И увидят в Сахарове не миф, не красивую легенду, а того, кем он и был на самом деле: человека, сумевшего остаться нормальным даже в нашей ненормальной стране, даже в наше ненормальное время.
Невольник чести: Юрий Давыдов
Ну вот, уже и девять дней миновало с того утра, как на печально знаменитой Каширке угас Юрий Владимирович Давыдов.
Он знал, что угасает. И, несгибаемо стойкий в прошлые свои дни и годы, на этот раз решил, кажется, не сопротивляться.
Бог весть почему.
То ли стало вдруг не жаль жизни с ее томительным дыханьем. То ли усталость навалилась такая, какую нам и не представить. То ли — и это, страшусь вымолвить, скорее всего так — книга наконец завершилась, встала в нарядно-строгом переплете на полку — та книга, которую он давно назвал для себя Главной, — и после романа «Бестселлер», после этой Книги чудилось, что иные, новые, говоря по-сегодняшнему, проекты будут вряд ли ей уже вровень.

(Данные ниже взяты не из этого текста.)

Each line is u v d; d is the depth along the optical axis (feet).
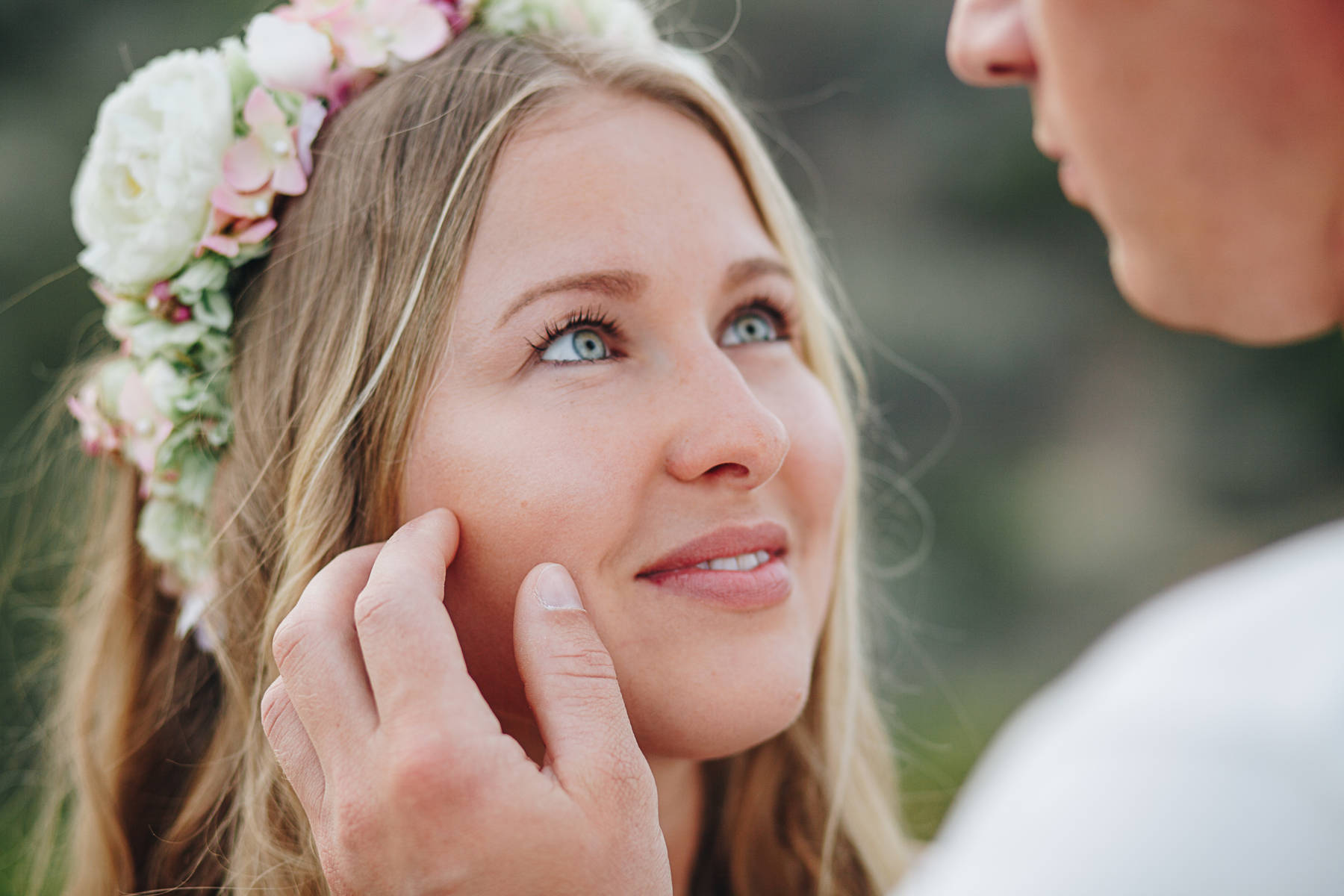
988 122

Последние недели ему не писалось. Это Давыдову-то, много десятилетий назад положившему за правило каждый день начинать с работы за письменным столом — что бы ни стряслось, кто бы ни пытался отвлечь, как бы он себя ни чувствовал, но — спозаранок умылся, откушал кофейку и к работе, вдогонку за не дописанной вчера строкой.
Он — еще с середины пятидесятых, вскорости после лагеря, — втянулся в эту потогонную систему. И себя вне ее уже не мыслил, а на паузы между книгами, на славные, предположим, кутежи и пирушки с друзьями отводил день, два, ну три от силы. По-другому не получалось. Большего не позволяли ни замыслы, теснившие воображение, ни уже подготовленные записи, выписки, наброски, ни запасливо заказанные впрок «единицы хранения» в родимых архивах.